The thing is, is that I’ve gained the weight and punished myself by not allowing myself to buy clothes that I feel comfortable in.  The clothes I wear are wearable but definitely not comfortable and I kept promising myself that once I lost some weight then I’d be able to buy a few more items of clothing.  It’s been several months with no budging on the scale (I haven’t been trying at all), and although I do intend to change that in the next few months I am done punishing myself.  This morning I spent the entire morning just browsing the mall, trying on clothes and being so intentional with what I purchased.  Only a few items and only things that I was absolutely comfortable wearing.  I was so exhausted by the end of it but I came home excited about those items and ready to take on the next few months of intentional eating and activity.

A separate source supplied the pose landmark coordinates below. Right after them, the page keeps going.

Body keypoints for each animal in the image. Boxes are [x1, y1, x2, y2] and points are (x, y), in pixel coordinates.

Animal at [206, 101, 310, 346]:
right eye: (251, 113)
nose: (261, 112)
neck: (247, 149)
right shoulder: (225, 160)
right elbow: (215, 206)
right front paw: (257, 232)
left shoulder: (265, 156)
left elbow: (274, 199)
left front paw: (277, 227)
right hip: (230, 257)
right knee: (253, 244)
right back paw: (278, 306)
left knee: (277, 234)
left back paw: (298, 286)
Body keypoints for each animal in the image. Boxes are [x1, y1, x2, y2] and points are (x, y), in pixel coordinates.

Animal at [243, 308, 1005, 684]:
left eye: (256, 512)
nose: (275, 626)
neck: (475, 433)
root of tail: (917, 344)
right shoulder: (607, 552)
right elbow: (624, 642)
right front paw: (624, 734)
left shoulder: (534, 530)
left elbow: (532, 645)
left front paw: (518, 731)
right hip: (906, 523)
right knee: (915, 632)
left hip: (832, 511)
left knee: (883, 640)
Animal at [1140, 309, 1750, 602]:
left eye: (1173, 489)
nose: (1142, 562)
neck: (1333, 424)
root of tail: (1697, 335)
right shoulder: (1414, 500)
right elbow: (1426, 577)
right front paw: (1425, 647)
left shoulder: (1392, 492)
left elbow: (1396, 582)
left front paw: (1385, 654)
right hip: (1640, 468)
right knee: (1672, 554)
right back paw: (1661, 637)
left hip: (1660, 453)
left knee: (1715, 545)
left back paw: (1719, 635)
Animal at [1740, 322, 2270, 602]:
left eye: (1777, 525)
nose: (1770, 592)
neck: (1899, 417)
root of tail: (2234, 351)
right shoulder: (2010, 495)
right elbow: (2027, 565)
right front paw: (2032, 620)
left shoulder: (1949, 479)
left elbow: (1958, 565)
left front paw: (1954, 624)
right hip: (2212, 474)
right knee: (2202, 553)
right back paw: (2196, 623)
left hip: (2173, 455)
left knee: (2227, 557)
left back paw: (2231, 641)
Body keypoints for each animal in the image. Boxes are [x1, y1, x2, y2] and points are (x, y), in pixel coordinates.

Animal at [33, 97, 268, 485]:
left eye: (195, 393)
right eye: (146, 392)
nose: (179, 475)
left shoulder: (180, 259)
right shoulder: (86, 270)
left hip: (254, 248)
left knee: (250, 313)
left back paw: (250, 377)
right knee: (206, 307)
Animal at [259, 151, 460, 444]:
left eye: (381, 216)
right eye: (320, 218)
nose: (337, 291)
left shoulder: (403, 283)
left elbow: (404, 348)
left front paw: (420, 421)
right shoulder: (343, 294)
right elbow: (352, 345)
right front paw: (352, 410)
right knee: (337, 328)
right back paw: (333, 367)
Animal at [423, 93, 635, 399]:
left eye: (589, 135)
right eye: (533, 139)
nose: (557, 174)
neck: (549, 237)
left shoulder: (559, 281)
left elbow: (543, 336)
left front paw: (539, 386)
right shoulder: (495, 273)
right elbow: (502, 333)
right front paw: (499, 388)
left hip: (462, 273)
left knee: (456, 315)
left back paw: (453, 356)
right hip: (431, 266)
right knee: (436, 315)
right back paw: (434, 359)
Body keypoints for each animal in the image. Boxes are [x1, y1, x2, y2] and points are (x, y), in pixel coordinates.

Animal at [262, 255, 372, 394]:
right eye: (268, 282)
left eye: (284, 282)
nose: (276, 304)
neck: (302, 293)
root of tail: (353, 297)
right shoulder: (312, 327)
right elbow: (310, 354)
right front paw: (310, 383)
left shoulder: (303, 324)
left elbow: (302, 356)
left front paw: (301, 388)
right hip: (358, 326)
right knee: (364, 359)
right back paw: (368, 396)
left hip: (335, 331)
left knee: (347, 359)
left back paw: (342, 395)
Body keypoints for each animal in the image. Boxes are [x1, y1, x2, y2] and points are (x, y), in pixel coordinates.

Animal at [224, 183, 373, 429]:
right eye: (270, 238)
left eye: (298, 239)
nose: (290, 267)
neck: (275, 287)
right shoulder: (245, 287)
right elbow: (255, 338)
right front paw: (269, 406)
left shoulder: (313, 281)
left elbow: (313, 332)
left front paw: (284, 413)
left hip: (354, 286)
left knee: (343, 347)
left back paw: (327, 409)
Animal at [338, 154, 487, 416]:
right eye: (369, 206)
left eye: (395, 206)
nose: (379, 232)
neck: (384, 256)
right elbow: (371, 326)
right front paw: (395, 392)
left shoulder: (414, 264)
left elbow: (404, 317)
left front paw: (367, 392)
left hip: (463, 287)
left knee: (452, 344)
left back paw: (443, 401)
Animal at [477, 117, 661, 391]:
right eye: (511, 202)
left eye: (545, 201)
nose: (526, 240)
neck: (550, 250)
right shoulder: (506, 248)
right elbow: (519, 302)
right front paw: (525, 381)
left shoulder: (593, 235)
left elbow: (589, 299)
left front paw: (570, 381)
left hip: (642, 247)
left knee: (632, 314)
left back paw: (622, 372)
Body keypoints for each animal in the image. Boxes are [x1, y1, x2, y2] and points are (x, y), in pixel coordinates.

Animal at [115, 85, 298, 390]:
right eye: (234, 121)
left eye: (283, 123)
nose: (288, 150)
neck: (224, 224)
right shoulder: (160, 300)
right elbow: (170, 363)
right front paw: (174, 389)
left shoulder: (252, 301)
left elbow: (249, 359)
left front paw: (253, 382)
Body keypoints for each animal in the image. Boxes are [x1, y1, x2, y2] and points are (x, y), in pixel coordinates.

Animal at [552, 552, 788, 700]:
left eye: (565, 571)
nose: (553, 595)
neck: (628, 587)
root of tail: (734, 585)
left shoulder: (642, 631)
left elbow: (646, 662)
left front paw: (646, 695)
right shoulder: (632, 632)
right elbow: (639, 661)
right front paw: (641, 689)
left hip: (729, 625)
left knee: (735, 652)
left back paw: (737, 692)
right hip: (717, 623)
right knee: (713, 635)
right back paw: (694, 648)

After I returned home I decided that instead of driving to pick up Ezekiel from the Dayhome that I would walk the 2.7 km to get him.  It was so nice to just walk alone, contemplating life and enjoying the gorgeous weather.  We walked slowly back home stopping at the store and stopping to let him explore the flowers, trees, ants and anything else he was curious about.  I’m sore all over and I’m more tired than I’ve been in a while but I’m satisfied knowing that today I’ve taken one step closer to loving myself as I am.

Two summers ago I got in the habit of a daily walk or two usually at least 4-5 km in length and that’s really all I did for activity but that’s all it took to make me feel well.  I intend to get back to that place, of course daily walks on a 12hr work day aren’t going to be possible but the days in between will be full of walks and taking time out of the day for activity instead of worrying about the house and the laundry.